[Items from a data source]
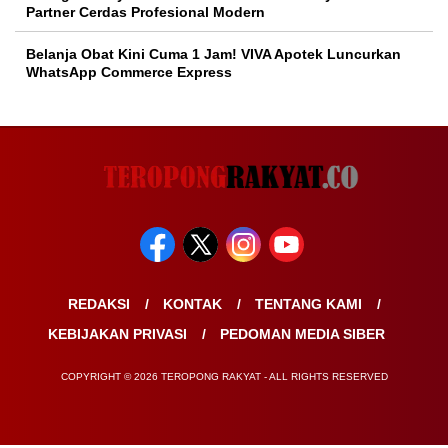
Partner Cerdas Profesional Modern
Belanja Obat Kini Cuma 1 Jam! VIVA Apotek Luncurkan
WhatsApp Commerce Express
REDAKSI
KONTAK
TENTANG KAMI
KEBIJAKAN PRIVASI
PEDOMAN MEDIA SIBER
COPYRIGHT © 2026 TEROPONG RAKYAT - ALL RIGHTS RESERVED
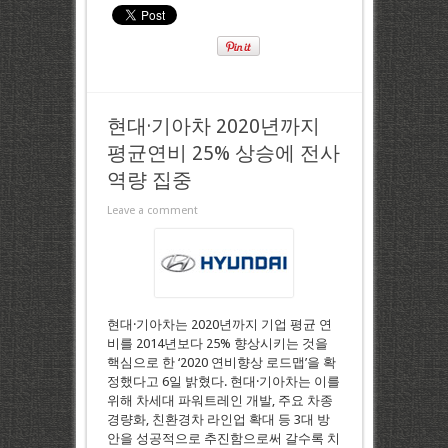
현대·기아차 2020년까지
평균연비 25% 상승에 전사
역량 집중
Leave a comment
현대·기아차는 2020년까지 기업 평균 연
비를 2014년보다 25% 향상시키는 것을
핵심으로 한 ‘2020 연비향상 로드맵’을 확
정했다고 6일 밝혔다. 현대·기아차는 이를
위해 차세대 파워트레인 개발, 주요 차종
경량화, 친환경차 라인업 확대 등 3대 방
안을 성공적으로 추진함으로써 갈수록 치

YOUR OBJECTIVE: Your copy of the entries should be exact and free of pictures.

ANSWER TO THIS EXERCISE:
Partner Cerdas Profesional Modern
Belanja Obat Kini Cuma 1 Jam! VIVA Apotek Luncurkan
WhatsApp Commerce Express
REDAKSI
KONTAK
TENTANG KAMI
KEBIJAKAN PRIVASI
PEDOMAN MEDIA SIBER
COPYRIGHT © 2026 TEROPONG RAKYAT - ALL RIGHTS RESERVED
현대·기아차 2020년까지
평균연비 25% 상승에 전사
역량 집중
Leave a comment
현대·기아차는 2020년까지 기업 평균 연
비를 2014년보다 25% 향상시키는 것을
핵심으로 한 ‘2020 연비향상 로드맵’을 확
정했다고 6일 밝혔다. 현대·기아차는 이를
위해 차세대 파워트레인 개발, 주요 차종
경량화, 친환경차 라인업 확대 등 3대 방
안을 성공적으로 추진함으로써 갈수록 치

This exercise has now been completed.